Raising finance

Raising finance

When you’ve got a great business idea, or frankly a business idea and lack of funding to execute it the natural thought is to fundraise.

Raising finance seems easier now that is was before, especially with the plethora of crowdsourcing solutions available.

But is raising finance the right thing to do for your business?

This fundraising can generally come from two sources, debt such as a loan or equity via issuing shares in your company.

Debt is always the cheapest option, because you are not giving away future income from the sale of your business. But more often than not entrepreneurs don’t like debt and look to raise equity.

The reason being is that it feels like you have a ‘proper’ business when you raise investment and have external shareholders.

All of a sudden, you’re the CEO of a mini ‘PLC’.

And to most entrepreneurs this gives them a warm fuzzy feeling of success.

But this success comes with a big caveat.

By accepting equity, you no longer own your company, well not all of it at least.

With this change in ownership comes responsibilities.

Big responsibilities.

And it is this responsibility that causes most of the failures in UK business.

What am I talking about here?

Managing ‘other people’s money’ that’s what.

When you manage your own money, well YOUR business’ money you tend to be less speculative and more prudent. But when you have other people’s money, that’s a game changer.

Most MD’s or CEO’s then execute against their business plan, without real thought of whether that investment via the cash spend will yield the results required, ie increased sales.

All too often money is spent on things that are simply not needed.

It becomes a speculative investment but an uncalculated one. One that is justified and allowed because it was on the business plan that the investors bought into.

But if you were funding the business yourself and your didn’t need the equity from external investors, would you still execute against the same business plan?

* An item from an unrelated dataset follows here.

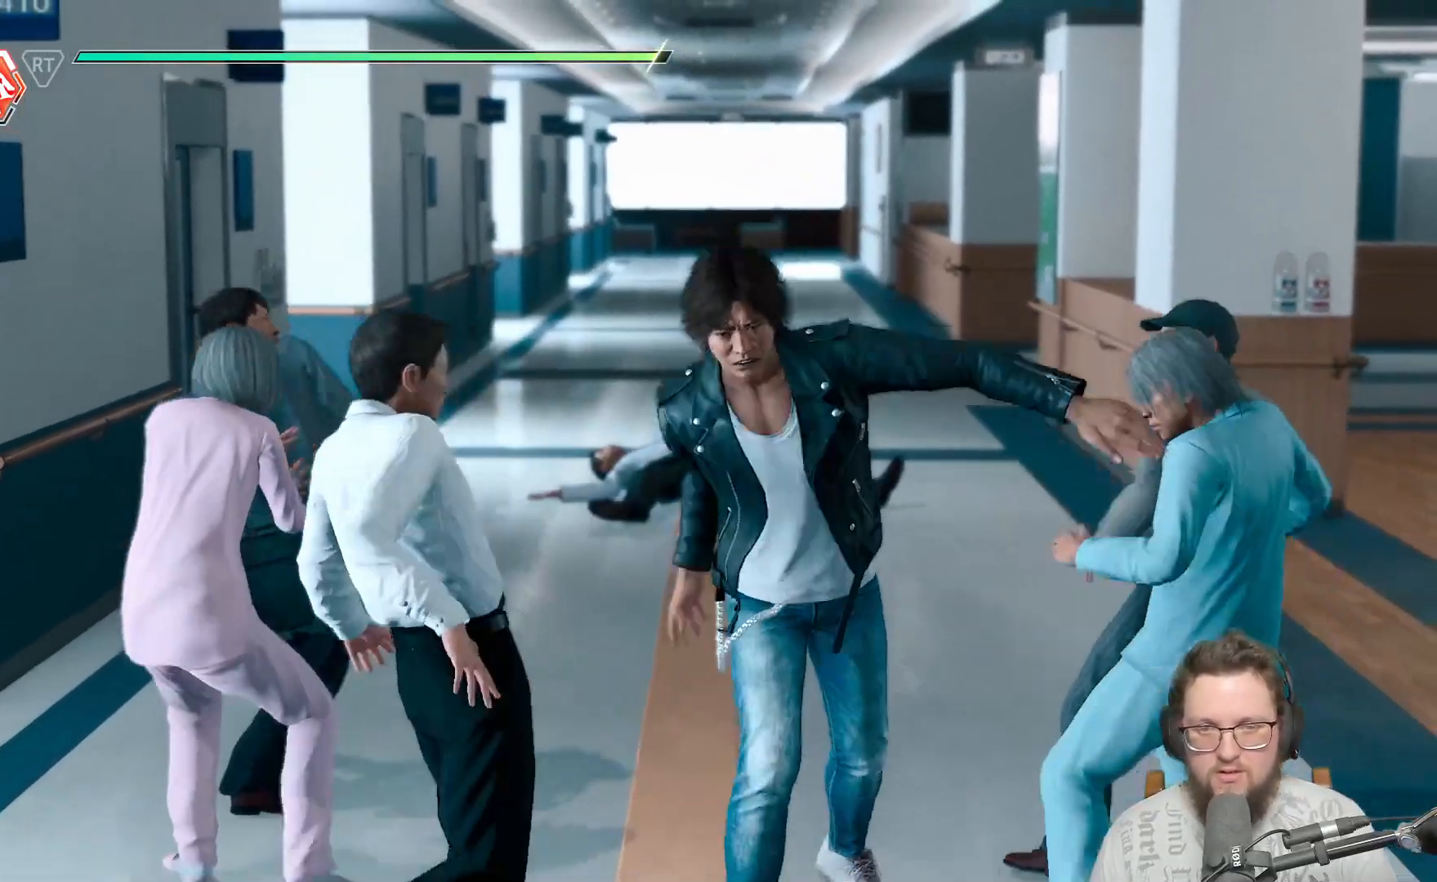
{"buttons": [], "left_stick": "center", "right_stick": "center", "events": []}
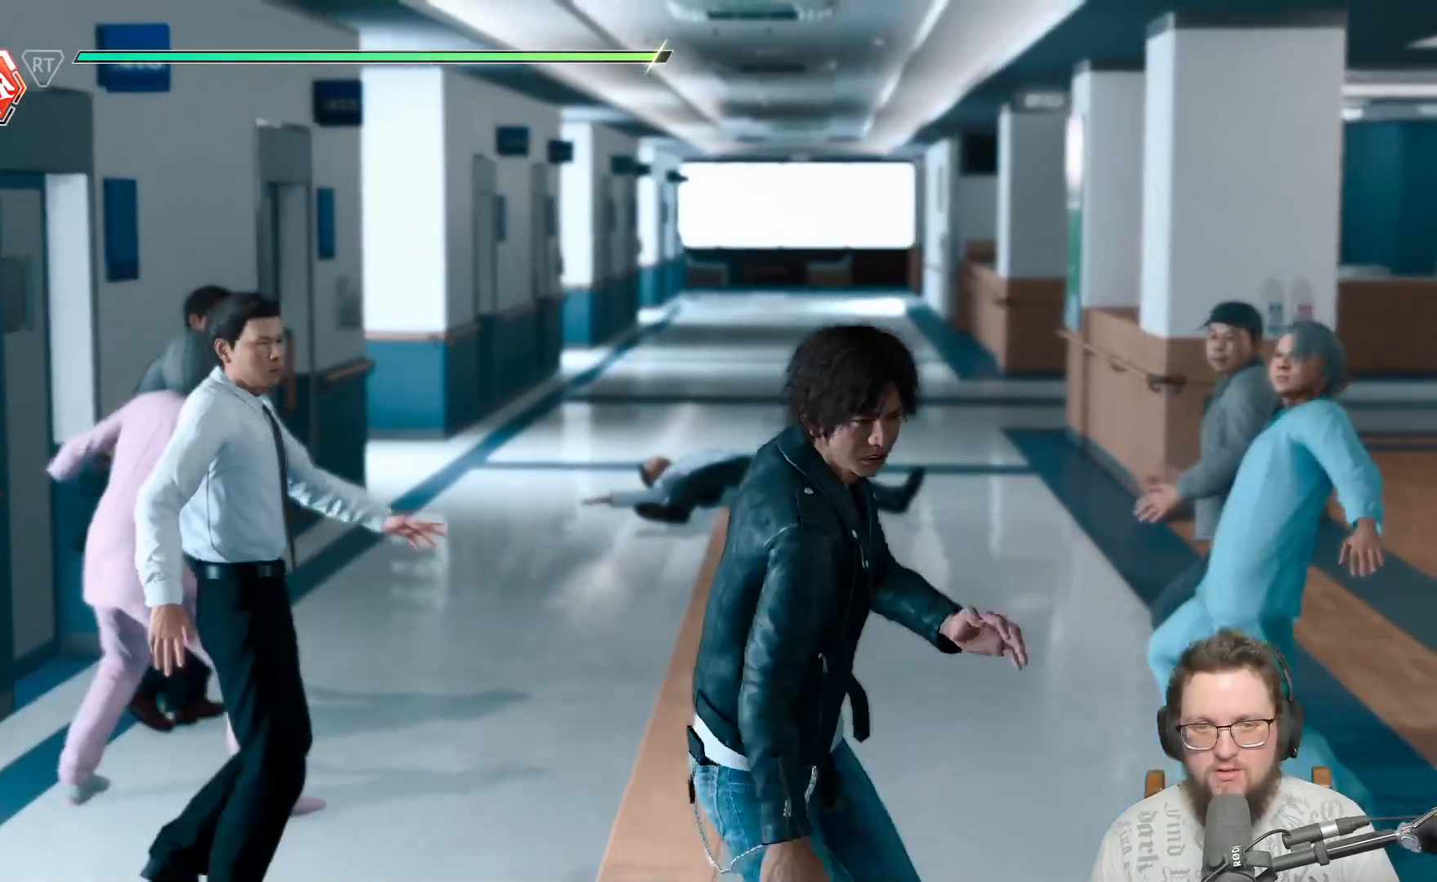
{"buttons": [], "left_stick": "center", "right_stick": "center", "events": []}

The thing is, for most, that when you have a fist full of dollars, you become frivolous. It is not as painful to spend £50,000 on advertising when you have £1m in the bank, more so when that £1m isn’t your money.

But would you spend that £50,000 on advertising if you only had £60,000 in the bank and all of that money was yours?

You see, that’s the opium effect.

It’s like a drug in that you spend O.P.M – Other Peoples Money easier than you own.

So I question you if this is the case.

Would you do what you plan to do if you had to use your own money?

Or would you do something different?

When you raise finance you need to stop being a manager of your business and start to become the investor in your business.

Remove the needle from your arm and review your expenditure strategically.

Ask yourself, does spending this amount today take me closer towards my goal tomorrow?

Or are you now just addicted to spending more money because you can?